▶ What you will do
a - Please set down the stretch of the mailing-list post from "1) Will the" through "be greatly appreciated.", word for word.
b - What sample periods does the mailing-list post give as examples for a traditional gated frequency counter?

[time-nuts] Zero dead time and average frequency estimation

Pete Rawson peterawson at earthlink.net
Mon Feb 1 04:40:11 UTC 2010


Gentlemen,

You've hit a topic I've become more confused about after 
researching some of the original papers on this subject.
Here are a few questions which I would like to become 
educated about.

1) Will the calculated results of ADEV, ODEV, MDEV & TOTDEV
     suggest which result applies best to the data being analyzed?

2) What attributes of the data to be analyzed suggest which
     computation is most appropriate?

3) Will some computed results indicate that the analysis is NOT
     appropriate? (Are false results obvious?)

I'm sure there are more aspects worth learning than these, but
they might serve to get a conversation underway.

Any enlightenment would be greatly appreciated.

Pete Rawson


On Jan 31, 2010, at 8:50 PM, Tom Van Baak wrote:

> Magnus,
> 
> Correct, all the terms cancel between the end points. Note
> that this is exactly equivalent to the way a traditional gated
> frequency counter works -- you open the gate, wait some
> sample period (maybe 1, 10, or 100 seconds) and then
> close the gate. In this scenario it's clear that all the phase
> information during the interval is ignored; the only points
> that matter are the start and the stop.
> 
> Modern high-resolution frequency counters don't do this;
> and instead they use a form of "continuous counting" and
> take a massive number of short phase samples and create
> a more precise average frequency out of that.
> 
> There are some excellent papers on the subject; start with
> the one by Rubiola:
> 
> < http://www.femto-st.fr/~rubiola/pdf-articles/journal/2005rsi-hi-res-freq-counters.pdf >
> 
> There are additional papers (perhaps Bruce can locate them).

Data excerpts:
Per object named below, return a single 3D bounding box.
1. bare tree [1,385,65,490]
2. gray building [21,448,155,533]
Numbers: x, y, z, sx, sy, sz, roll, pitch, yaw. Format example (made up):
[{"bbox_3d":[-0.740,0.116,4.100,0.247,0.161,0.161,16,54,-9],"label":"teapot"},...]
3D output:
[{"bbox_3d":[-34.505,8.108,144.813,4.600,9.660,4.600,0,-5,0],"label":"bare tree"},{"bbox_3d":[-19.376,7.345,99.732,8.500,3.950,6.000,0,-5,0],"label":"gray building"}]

▶ Results of the exercise
a -
1) Will the calculated results of ADEV, ODEV, MDEV & TOTDEV
     suggest which result applies best to the data being analyzed?

2) What attributes of the data to be analyzed suggest which
     computation is most appropriate?

3) Will some computed results indicate that the analysis is NOT
     appropriate? (Are false results obvious?)

I'm sure there are more aspects worth learning than these, but
they might serve to get a conversation underway.

Any enlightenment would be greatly appreciated.

b - 1, 10, or 100 seconds.